Young Hoon Sung1,5, Jong Min Kim2,5, Hyun-Taek Kim3,5, Jaehoon Lee1, Jisun Jeon1, Young Jin1, Jung-Hwa Choi3, Young Ho Ban1, Sang-Jun Ha1, Cheol-Hee Kim3, Han-Woong Lee1,4,6 and Jin-Soo Kim2,6
1Department of Biochemistry, College of Life Science and Biotechnology, Yonsei University, Seoul 120-749, Republic of Korea;
2National Creative Research Initiatives Center for Genome Engineering and Department of Chemistry, Seoul National University, Seoul 151-747, Republic of Korea;
3Department of Biology, Chungnam National University, Daejeon 305-764, Republic of Korea;
4Yonsei Laboratory Animal Research Center, Yonsei University, Seoul 120-749, Republic of Korea
5 These authors contributed equally to this work
6 Corresponding authors
RNA-guided endonucleases (RGENs), derived from the prokaryotic Type II CRISPR-Cas system, enable targeted genome modification in cells and organisms. Here we describe the establishment of gene-knockout mice and zebrafish by the injection of RGENs as Cas9 protein:guide RNA complexes or Cas9 mRNA plus guide RNA into one-cell-stage embryos of both species.

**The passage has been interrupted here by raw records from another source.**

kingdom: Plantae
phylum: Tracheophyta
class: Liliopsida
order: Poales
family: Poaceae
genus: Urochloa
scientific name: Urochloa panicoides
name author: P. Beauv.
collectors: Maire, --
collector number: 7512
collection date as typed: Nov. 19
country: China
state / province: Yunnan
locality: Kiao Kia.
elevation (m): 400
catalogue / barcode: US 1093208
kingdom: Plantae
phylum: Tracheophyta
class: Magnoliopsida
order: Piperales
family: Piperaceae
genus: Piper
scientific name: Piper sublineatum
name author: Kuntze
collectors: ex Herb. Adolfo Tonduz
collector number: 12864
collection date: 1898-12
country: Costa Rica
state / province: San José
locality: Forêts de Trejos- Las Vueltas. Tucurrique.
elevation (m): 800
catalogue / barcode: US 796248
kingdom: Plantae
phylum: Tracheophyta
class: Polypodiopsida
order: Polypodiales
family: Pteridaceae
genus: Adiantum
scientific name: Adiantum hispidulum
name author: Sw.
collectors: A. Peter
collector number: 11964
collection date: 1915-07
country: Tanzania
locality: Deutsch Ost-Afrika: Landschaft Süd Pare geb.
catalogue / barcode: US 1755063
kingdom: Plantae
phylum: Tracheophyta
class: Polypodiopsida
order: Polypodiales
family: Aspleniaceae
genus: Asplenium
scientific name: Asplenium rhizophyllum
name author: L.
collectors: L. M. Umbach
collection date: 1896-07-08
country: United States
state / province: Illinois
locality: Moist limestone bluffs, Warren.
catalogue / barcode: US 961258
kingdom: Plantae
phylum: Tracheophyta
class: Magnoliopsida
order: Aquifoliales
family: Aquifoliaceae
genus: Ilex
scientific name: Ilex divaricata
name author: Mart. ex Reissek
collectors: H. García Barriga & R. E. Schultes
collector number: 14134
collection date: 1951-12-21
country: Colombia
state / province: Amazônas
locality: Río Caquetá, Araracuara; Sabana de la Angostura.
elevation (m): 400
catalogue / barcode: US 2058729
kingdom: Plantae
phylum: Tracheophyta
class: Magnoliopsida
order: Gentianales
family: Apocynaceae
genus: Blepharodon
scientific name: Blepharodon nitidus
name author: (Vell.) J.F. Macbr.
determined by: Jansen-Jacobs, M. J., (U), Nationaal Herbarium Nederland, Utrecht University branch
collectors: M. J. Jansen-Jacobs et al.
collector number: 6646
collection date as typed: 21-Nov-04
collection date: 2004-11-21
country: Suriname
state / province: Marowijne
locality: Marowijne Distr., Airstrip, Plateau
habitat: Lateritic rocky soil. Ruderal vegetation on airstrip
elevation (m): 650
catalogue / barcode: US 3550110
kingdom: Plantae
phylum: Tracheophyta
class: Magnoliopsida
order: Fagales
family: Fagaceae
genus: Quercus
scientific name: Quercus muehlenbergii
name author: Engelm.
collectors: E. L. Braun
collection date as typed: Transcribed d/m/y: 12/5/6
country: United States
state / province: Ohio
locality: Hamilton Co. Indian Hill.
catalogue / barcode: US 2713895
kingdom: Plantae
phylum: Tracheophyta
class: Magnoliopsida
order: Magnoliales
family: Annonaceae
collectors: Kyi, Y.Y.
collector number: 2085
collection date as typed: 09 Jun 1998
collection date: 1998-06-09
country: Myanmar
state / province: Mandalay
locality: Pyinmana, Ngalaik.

RGENs efficiently generated germline transmittable mutations in up to 93% of newborn mice with minimal toxicity. RGEN-induced mutations in the mouse Prkdc gene that encodes an enzyme critical for DNA double-strand break repair resulted in immunodeficiency both in F0 and F1 mice. We propose that RGEN-mediated mutagenesis in animals will greatly expedite the creation of genetically engineered model organisms, accelerating functional genomic research.